Immerhin erhebt sich die Frage, was denn eigentlich dieser Kauz mit seiner Schmiererei hatte erreichen wollen? Manche behaupten, es sei reine und eher schon krankhafte Geltungssucht gewesen, die ja die Menschen zu mancher erstaunlichen Handlung treibt; nicht selten hört man von Verbrechern nach der Tat, sie hätten eben auch einmal in die Zeitung kommen wollen. Befragte

Ärzte halten dafür, daß Kyselack doch etwas wie einen geistigen Defekt gehabt haben müsse. Was er tat, sei einer Zwangshandlung entsprungen, keiner Kleptomanie, aber sozusagen einer Onomatonie.

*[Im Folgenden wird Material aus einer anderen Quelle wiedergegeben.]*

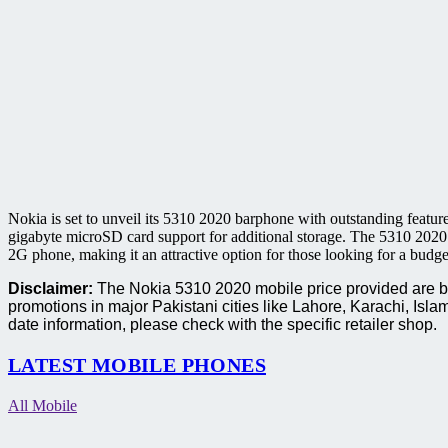
Nokia is set to unveil its 5310 2020 barphone with outstanding featur
gigabyte microSD card support for additional storage. The 5310 2020 
2G phone, making it an attractive option for those looking for a budge
Disclaimer:
The Nokia 5310 2020 mobile price provided are bas
promotions in major Pakistani cities like Lahore, Karachi, I
date information, please check with the specific retailer shop.
LATEST MOBILE PHONES
All Mobile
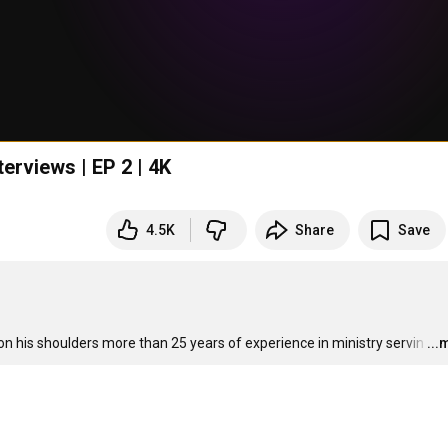
erviews | EP 2 | 4K
4.5K
Share
Save
on his shoulders more than 25 years of experience in ministry servin
…
...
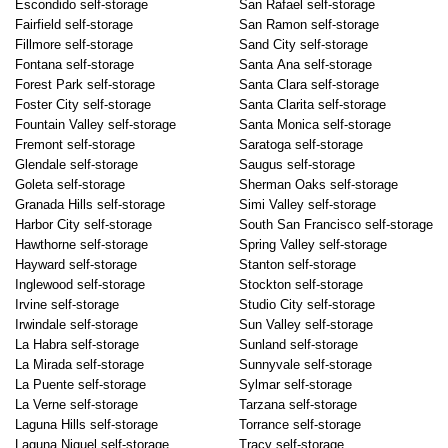
Escondido self-storage
San Rafael self-storage
Fairfield self-storage
San Ramon self-storage
Fillmore self-storage
Sand City self-storage
Fontana self-storage
Santa Ana self-storage
Forest Park self-storage
Santa Clara self-storage
Foster City self-storage
Santa Clarita self-storage
Fountain Valley self-storage
Santa Monica self-storage
Fremont self-storage
Saratoga self-storage
Glendale self-storage
Saugus self-storage
Goleta self-storage
Sherman Oaks self-storage
Granada Hills self-storage
Simi Valley self-storage
Harbor City self-storage
South San Francisco self-storage
Hawthorne self-storage
Spring Valley self-storage
Hayward self-storage
Stanton self-storage
Inglewood self-storage
Stockton self-storage
Irvine self-storage
Studio City self-storage
Irwindale self-storage
Sun Valley self-storage
La Habra self-storage
Sunland self-storage
La Mirada self-storage
Sunnyvale self-storage
La Puente self-storage
Sylmar self-storage
La Verne self-storage
Tarzana self-storage
Laguna Hills self-storage
Torrance self-storage
Laguna Niguel self-storage
Tracy self-storage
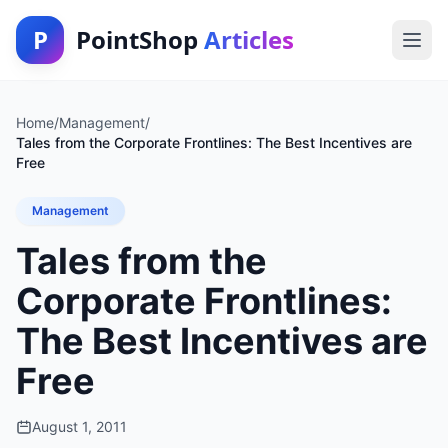
P
PointShop
Articles
Home
/
Management
/
Tales from the Corporate Frontlines: The Best Incentives are
Free
Management
Tales from the
Corporate Frontlines:
The Best Incentives are
Free
August 1, 2011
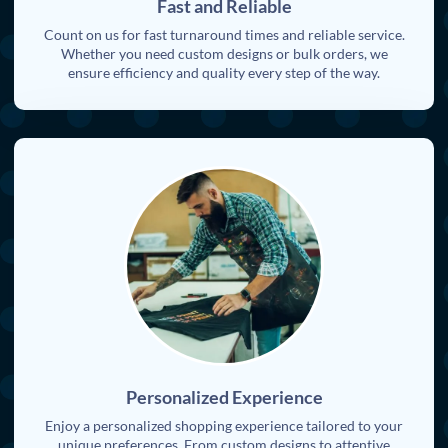
Fast and Reliable
Count on us for fast turnaround times and reliable service.
Whether you need custom designs or bulk orders, we
ensure efficiency and quality every step of the way.
Personalized Experience
Enjoy a personalized shopping experience tailored to your
unique preferences. From custom designs to attentive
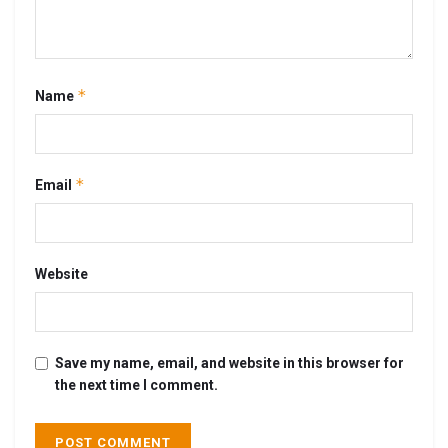
*
Name
*
Email
Website
Save my name, email, and website in this browser for
the next time I comment.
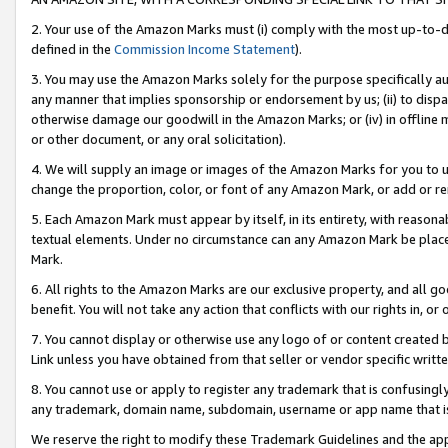
2. Your use of the Amazon Marks must (i) comply with the most up-to-da
defined in the
Commission Income Statement
).
3. You may use the Amazon Marks solely for the purpose specifically a
any manner that implies sponsorship or endorsement by us; (ii) to disparag
otherwise damage our goodwill in the Amazon Marks; or (iv) in offline ma
or other document, or any oral solicitation).
4. We will supply an image or images of the Amazon Marks for you to 
change the proportion, color, or font of any Amazon Mark, or add or
5. Each Amazon Mark must appear by itself, in its entirety, with reason
textual elements. Under no circumstance can any Amazon Mark be placed
Mark.
6. All rights to the Amazon Marks are our exclusive property, and all 
benefit. You will not take any action that conflicts with our rights in, 
7. You cannot display or otherwise use any logo of or content created b
Link unless you have obtained from that seller or vendor specific writte
8. You cannot use or apply to register any trademark that is confusingly
any trademark, domain name, subdomain, username or app name that is c
We reserve the right to modify these Trademark Guidelines and the app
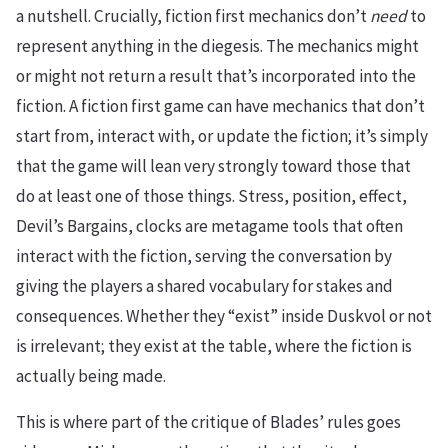
a nutshell. Crucially, fiction first mechanics don’t
need
to
represent anything in the diegesis. The mechanics might
or might not return a result that’s incorporated into the
fiction. A fiction first game can have mechanics that don’t
start from, interact with, or update the fiction; it’s simply
that the game will lean very strongly toward those that
do at least one of those things. Stress, position, effect,
Devil’s Bargains, clocks are metagame tools that often
interact with the fiction, serving the conversation by
giving the players a shared vocabulary for stakes and
consequences. Whether they “exist” inside Duskvol or not
is irrelevant; they exist at the table, where the fiction is
actually being made.
This is where part of the critique of Blades’ rules goes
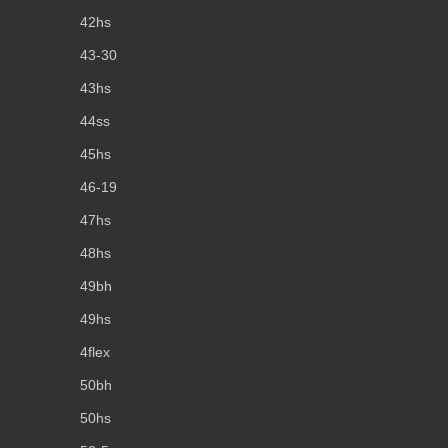
42hs
43-30
43hs
44ss
45hs
46-19
47hs
48hs
49bh
49hs
4flex
50bh
50hs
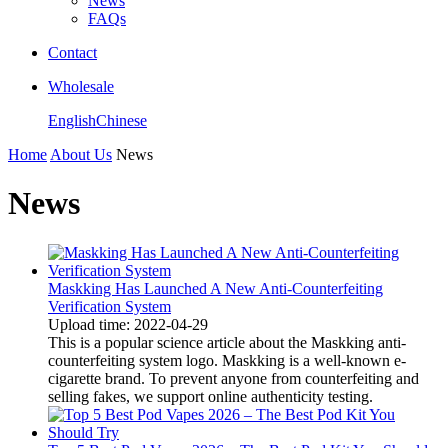
News
FAQs
Contact
Wholesale
English
Chinese
Home
About Us
News
News
Maskking Has Launched A New Anti-Counterfeiting
Verification System
Upload time: 2022-04-29
This is a popular science article about the Maskking anti-
counterfeiting system logo. Maskking is a well-known e-
cigarette brand. To prevent anyone from counterfeiting and
selling fakes, we support online authenticity testing.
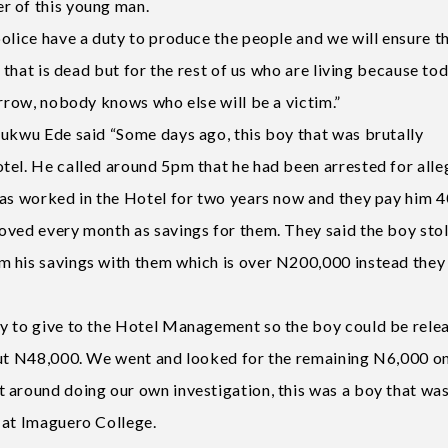
r of this young man.
olice have a duty to produce the people and we will ensure t
 that is dead but for the rest of us who are living because toda
orrow, nobody knows who else will be a victim.”
hukwu Ede said “Some days ago, this boy that was brutally
tel. He called around 5pm that he had been arrested for alle
has worked in the Hotel for two years now and they pay him 
oved every month as savings for them. They said the boy sto
m his savings with them which is over N200,000 instead they
ey to give to the Hotel Management so the boy could be rele
but N48,000. We went and looked for the remaining N6,000 on
 around doing our own investigation, this was a boy that wa
 at Imaguero College.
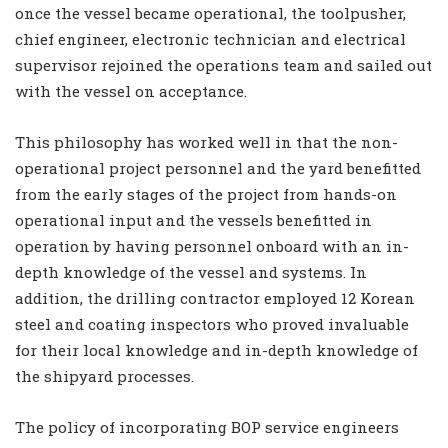
once the vessel became operational, the toolpusher,
chief engineer, electronic technician and electrical
supervisor rejoined the operations team and sailed out
with the vessel on acceptance.
This philosophy has worked well in that the non-
operational project personnel and the yard benefitted
from the early stages of the project from hands-on
operational input and the vessels benefitted in
operation by having personnel onboard with an in-
depth knowledge of the vessel and systems. In
addition, the drilling contractor employed 12 Korean
steel and coating inspectors who proved invaluable
for their local knowledge and in-depth knowledge of
the shipyard processes.
The policy of incorporating BOP service engineers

Das wäre schon eine Erklärung, da der Gute doch allerhand riskierte, nicht nur seinen Hals, sondern auch seine im Endeffekt tatsächlich nicht eben steile Karriere. Ein Registratursakzessist mit 36 Jahren ist ein bemoostes Haupt.

Wie dem auch sei: zum Nachruhm hat er es gebracht, ohne daß er sich eines der hektischen Mittel bedienen mußte, mit denen heute Schreibende ihn zu erreichen suchen. Er war weder eingesperrt noch ausgebrochen, weder pervers noch lief er nackt über die Ringstraße. Und doch gibt es heute noch Österreicher, die den Namen Kyselack mit anerken-nedem Schmunzeln nennen.